EXERCISE OBJECTIVE:
Narrow the data below down to the lines containing "attributes".

*** Opening DATASET EXTRACT ***

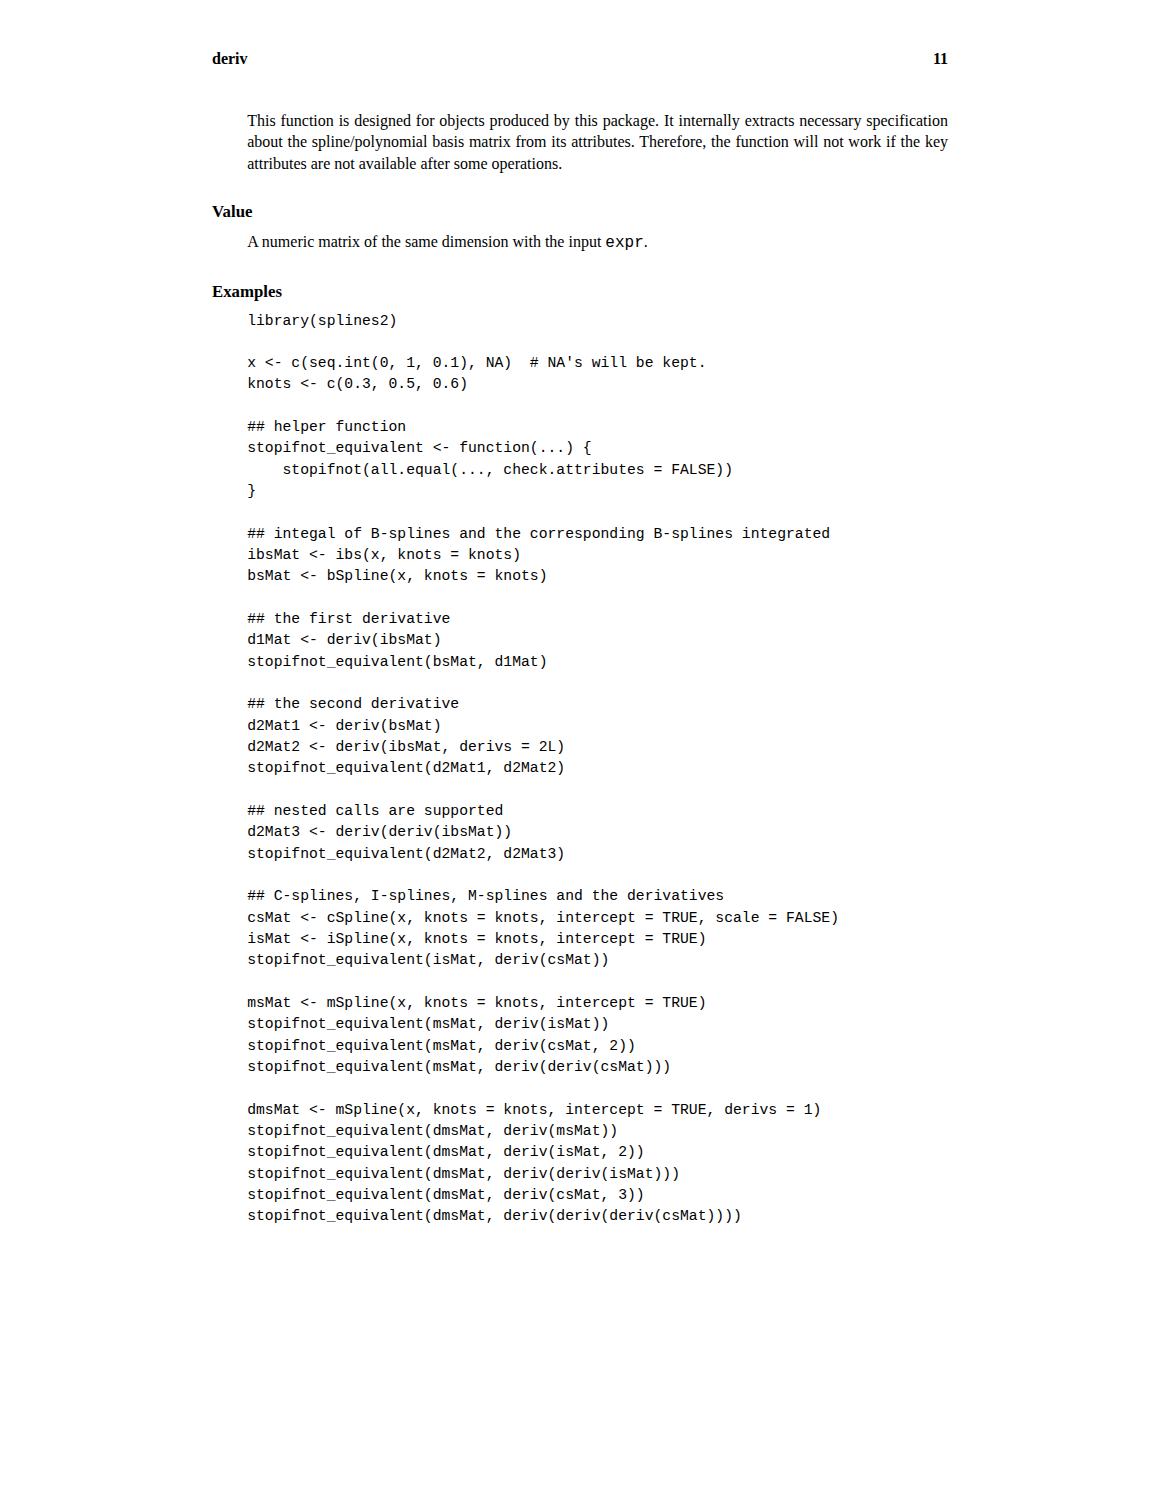deriv 11
This function is designed for objects produced by this package. It internally extracts necessary specification about the spline/polynomial basis matrix from its attributes. Therefore, the function will not work if the key attributes are not available after some operations.
Value
A numeric matrix of the same dimension with the input expr.
Examples
library(splines2)

x <- c(seq.int(0, 1, 0.1), NA)  # NA's will be kept.
knots <- c(0.3, 0.5, 0.6)

## helper function
stopifnot_equivalent <- function(...) {
    stopifnot(all.equal(..., check.attributes = FALSE))
}

## integal of B-splines and the corresponding B-splines integrated
ibsMat <- ibs(x, knots = knots)
bsMat <- bSpline(x, knots = knots)

## the first derivative
d1Mat <- deriv(ibsMat)
stopifnot_equivalent(bsMat, d1Mat)

## the second derivative
d2Mat1 <- deriv(bsMat)
d2Mat2 <- deriv(ibsMat, derivs = 2L)
stopifnot_equivalent(d2Mat1, d2Mat2)

## nested calls are supported
d2Mat3 <- deriv(deriv(ibsMat))
stopifnot_equivalent(d2Mat2, d2Mat3)

## C-splines, I-splines, M-splines and the derivatives
csMat <- cSpline(x, knots = knots, intercept = TRUE, scale = FALSE)
isMat <- iSpline(x, knots = knots, intercept = TRUE)
stopifnot_equivalent(isMat, deriv(csMat))

msMat <- mSpline(x, knots = knots, intercept = TRUE)
stopifnot_equivalent(msMat, deriv(isMat))
stopifnot_equivalent(msMat, deriv(csMat, 2))
stopifnot_equivalent(msMat, deriv(deriv(csMat)))

dmsMat <- mSpline(x, knots = knots, intercept = TRUE, derivs = 1)
stopifnot_equivalent(dmsMat, deriv(msMat))
stopifnot_equivalent(dmsMat, deriv(isMat, 2))
stopifnot_equivalent(dmsMat, deriv(deriv(isMat)))
stopifnot_equivalent(dmsMat, deriv(csMat, 3))
stopifnot_equivalent(dmsMat, deriv(deriv(deriv(csMat))))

*** Closing DATASET EXTRACT ***

TASK RESPONSE:
This function is designed for objects produced by this package. It internally extracts necessary specification about the spline/polynomial basis matrix from its attributes. Therefore, the function will not work if the key attributes are not available after some operations.
    stopifnot(all.equal(..., check.attributes = FALSE))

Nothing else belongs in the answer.